INSTRUCTION:
Copy out all of the material below word for word, leaving out the pictures.

STUDY MATERIAL:
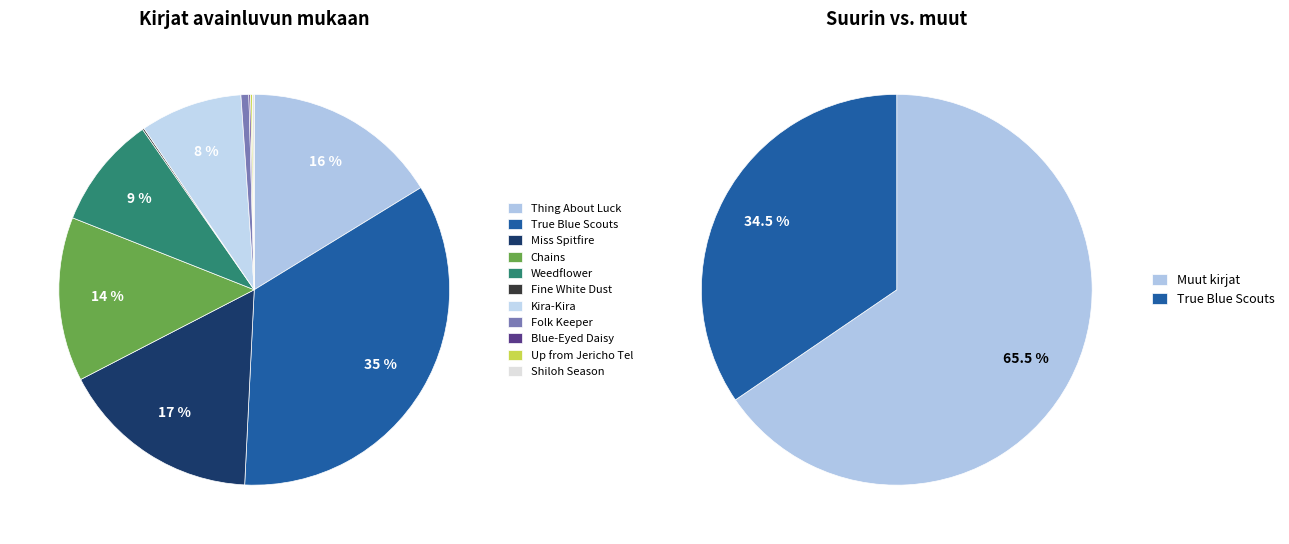

To the nearest percent, what is the average slice percentage?

9%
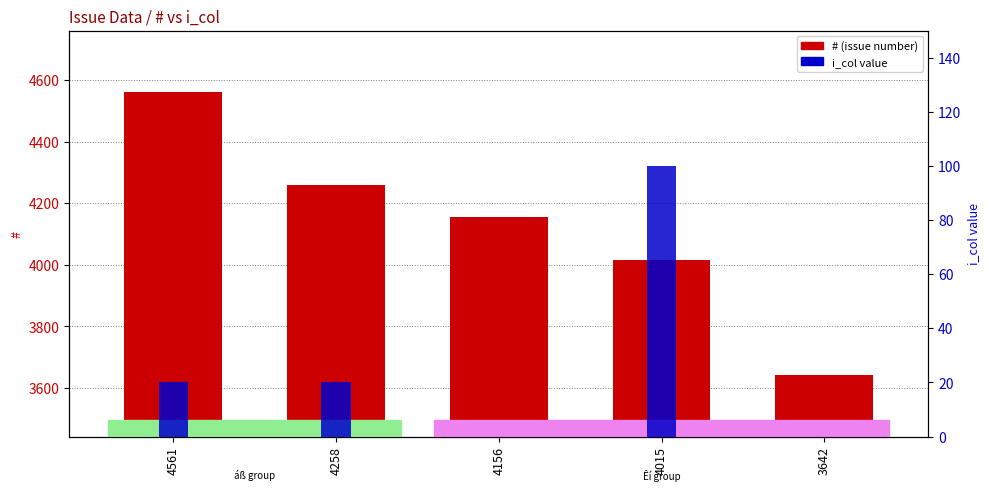

True or false: # has a value of 6460 at 3642.

False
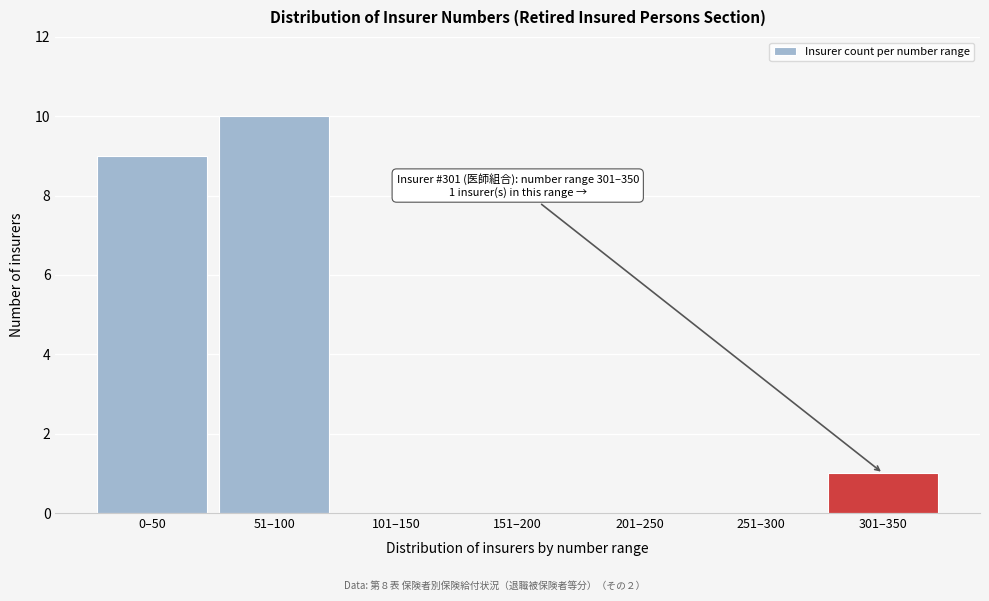

Reading right to left, transcribe all the data shown in this chart.

301–350=1	251–300=0	201–250=0	151–200=0	101–150=0	51–100=10	0–50=9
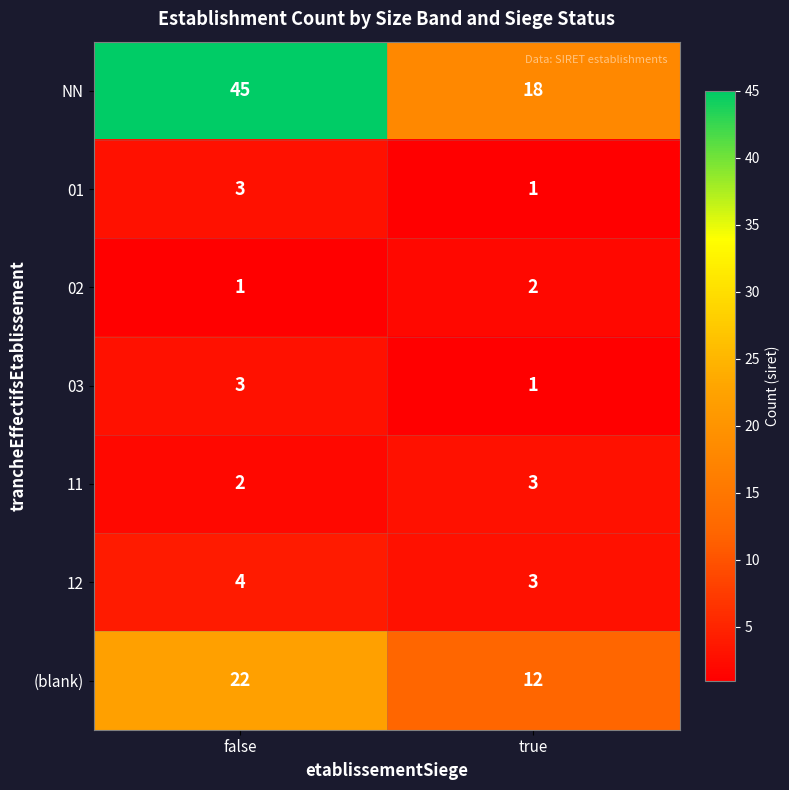

Reading right to left, extract all data points from this chart.

NN: 18	45
01: 1	3
02: 2	1
03: 1	3
11: 3	2
12: 3	4
(blank): 12	22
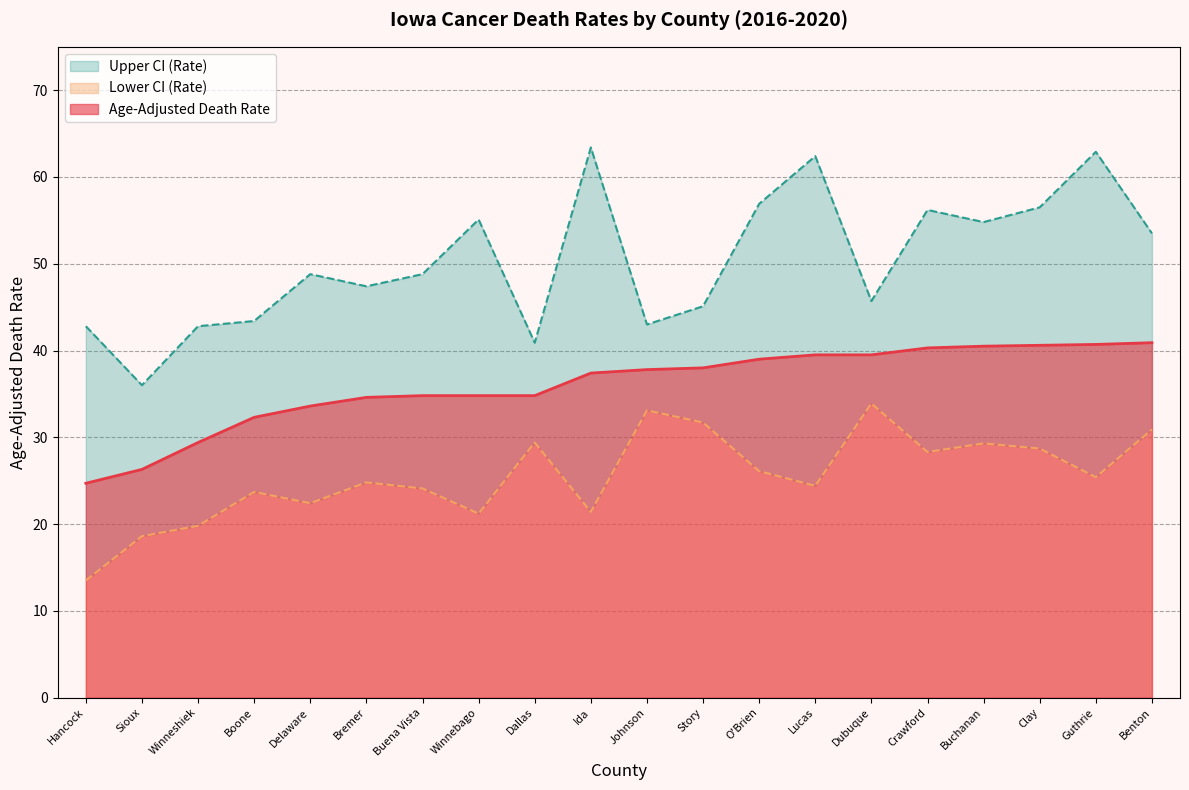

What is the sum of the Upper CI (Rate) values at Buena Vista and Story?

93.9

RESPONSE AREA:
To the nearest percent, what is the average slice percentage?

9%

True or false: # has a value of 6460 at 3642.

False

Reading right to left, transcribe all the data shown in this chart.

301–350=1	251–300=0	201–250=0	151–200=0	101–150=0	51–100=10	0–50=9

Reading right to left, extract all data points from this chart.

NN: 18	45
01: 1	3
02: 2	1
03: 1	3
11: 3	2
12: 3	4
(blank): 12	22

What is the sum of the Upper CI (Rate) values at Buena Vista and Story?

93.9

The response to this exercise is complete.